TASK DESCRIPTION: Within the entries that follow, show each line where the word "root" occurs.

DATA FOR THIS EXERCISE:
•••••

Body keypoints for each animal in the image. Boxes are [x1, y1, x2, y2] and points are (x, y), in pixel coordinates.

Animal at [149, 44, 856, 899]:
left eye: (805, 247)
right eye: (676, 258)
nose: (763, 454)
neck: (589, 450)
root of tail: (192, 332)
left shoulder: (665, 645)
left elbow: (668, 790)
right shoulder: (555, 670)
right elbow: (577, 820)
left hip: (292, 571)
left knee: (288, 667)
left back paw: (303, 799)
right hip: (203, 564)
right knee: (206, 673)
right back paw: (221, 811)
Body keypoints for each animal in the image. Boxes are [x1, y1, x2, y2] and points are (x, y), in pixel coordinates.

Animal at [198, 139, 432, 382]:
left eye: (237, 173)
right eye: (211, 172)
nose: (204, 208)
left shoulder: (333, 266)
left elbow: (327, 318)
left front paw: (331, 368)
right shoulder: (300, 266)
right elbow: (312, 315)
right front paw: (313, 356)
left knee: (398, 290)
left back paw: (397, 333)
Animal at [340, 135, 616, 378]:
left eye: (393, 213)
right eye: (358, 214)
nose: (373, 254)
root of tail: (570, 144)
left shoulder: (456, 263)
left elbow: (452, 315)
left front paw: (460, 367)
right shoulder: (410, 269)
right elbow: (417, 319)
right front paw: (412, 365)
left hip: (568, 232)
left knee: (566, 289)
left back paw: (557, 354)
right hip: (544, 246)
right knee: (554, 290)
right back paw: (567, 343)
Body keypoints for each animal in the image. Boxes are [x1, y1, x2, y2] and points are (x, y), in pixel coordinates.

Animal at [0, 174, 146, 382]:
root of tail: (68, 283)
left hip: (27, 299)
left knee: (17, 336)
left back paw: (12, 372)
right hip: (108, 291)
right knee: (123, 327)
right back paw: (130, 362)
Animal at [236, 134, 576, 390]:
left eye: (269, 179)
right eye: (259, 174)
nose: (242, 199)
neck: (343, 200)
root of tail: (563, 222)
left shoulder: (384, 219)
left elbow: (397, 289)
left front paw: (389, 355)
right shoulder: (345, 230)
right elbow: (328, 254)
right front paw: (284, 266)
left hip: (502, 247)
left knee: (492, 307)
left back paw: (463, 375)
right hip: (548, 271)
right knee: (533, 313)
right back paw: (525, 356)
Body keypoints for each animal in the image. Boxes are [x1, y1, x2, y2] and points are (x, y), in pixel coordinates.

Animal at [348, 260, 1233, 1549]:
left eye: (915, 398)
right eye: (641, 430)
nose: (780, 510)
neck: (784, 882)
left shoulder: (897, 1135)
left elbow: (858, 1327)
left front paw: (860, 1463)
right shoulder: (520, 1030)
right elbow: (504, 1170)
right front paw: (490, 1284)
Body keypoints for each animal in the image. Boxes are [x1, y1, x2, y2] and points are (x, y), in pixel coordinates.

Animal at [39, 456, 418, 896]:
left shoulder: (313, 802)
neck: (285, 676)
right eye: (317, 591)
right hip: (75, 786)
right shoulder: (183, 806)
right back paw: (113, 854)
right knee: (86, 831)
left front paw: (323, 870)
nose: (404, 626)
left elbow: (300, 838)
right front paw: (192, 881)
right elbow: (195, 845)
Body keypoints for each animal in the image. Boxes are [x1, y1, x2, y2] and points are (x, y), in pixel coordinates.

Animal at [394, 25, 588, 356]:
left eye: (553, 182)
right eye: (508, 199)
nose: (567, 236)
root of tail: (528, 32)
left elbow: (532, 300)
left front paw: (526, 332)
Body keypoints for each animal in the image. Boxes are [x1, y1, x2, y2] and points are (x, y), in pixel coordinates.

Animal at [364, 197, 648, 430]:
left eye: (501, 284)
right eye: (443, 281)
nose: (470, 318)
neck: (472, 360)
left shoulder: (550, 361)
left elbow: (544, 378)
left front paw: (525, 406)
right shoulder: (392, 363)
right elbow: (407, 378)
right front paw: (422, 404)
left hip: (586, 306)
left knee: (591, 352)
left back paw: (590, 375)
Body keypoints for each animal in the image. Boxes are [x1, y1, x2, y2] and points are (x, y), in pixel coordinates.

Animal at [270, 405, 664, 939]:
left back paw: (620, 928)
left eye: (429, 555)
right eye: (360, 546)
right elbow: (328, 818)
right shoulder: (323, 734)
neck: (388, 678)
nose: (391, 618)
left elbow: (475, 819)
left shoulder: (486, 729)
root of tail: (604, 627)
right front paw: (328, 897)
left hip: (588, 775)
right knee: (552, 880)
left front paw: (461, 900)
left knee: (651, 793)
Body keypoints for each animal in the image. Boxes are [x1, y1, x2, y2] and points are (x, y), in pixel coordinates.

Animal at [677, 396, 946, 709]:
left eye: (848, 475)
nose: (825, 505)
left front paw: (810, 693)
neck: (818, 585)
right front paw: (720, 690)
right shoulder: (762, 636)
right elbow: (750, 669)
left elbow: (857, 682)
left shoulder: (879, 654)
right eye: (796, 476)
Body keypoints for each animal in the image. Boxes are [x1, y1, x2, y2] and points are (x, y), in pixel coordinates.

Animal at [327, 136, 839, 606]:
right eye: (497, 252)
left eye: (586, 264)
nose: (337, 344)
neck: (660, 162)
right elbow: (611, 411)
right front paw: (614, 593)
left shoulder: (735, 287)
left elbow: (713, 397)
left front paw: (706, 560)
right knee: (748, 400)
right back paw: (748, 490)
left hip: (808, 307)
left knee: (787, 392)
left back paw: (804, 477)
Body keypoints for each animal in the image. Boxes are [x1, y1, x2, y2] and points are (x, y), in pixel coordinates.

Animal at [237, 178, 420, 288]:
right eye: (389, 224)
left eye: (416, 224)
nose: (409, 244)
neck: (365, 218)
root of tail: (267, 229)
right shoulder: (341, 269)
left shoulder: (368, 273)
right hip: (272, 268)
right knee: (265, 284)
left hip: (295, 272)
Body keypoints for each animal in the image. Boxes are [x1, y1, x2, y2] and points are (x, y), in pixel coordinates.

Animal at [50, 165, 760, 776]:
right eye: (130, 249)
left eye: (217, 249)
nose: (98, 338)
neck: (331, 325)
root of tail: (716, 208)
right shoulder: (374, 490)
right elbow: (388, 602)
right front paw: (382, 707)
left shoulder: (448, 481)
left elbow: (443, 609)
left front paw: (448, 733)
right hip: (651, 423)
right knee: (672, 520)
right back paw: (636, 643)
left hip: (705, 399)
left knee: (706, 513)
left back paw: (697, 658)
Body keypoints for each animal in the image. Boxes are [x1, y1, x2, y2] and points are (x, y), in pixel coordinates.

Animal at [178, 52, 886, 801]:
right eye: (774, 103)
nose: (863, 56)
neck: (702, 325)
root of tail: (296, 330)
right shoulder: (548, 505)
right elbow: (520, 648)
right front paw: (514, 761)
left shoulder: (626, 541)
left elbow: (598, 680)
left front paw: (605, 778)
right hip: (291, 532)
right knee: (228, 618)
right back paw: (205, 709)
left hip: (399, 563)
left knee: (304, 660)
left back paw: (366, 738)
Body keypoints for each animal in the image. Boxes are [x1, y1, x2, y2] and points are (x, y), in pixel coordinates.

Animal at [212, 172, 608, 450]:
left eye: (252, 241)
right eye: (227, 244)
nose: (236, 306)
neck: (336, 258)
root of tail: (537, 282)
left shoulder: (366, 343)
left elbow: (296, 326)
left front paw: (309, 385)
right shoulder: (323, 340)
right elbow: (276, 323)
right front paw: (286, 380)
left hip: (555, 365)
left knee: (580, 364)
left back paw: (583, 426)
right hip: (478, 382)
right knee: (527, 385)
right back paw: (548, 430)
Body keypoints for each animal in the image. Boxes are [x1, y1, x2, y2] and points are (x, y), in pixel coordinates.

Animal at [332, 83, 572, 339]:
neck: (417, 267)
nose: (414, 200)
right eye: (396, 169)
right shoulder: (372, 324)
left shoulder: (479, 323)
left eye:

•••••

RESPONSE TO THIS TASK:
root of tail: (192, 332)
root of tail: (570, 144)
root of tail: (68, 283)
root of tail: (563, 222)
root of tail: (528, 32)
root of tail: (604, 627)
root of tail: (267, 229)
root of tail: (716, 208)
root of tail: (296, 330)
root of tail: (537, 282)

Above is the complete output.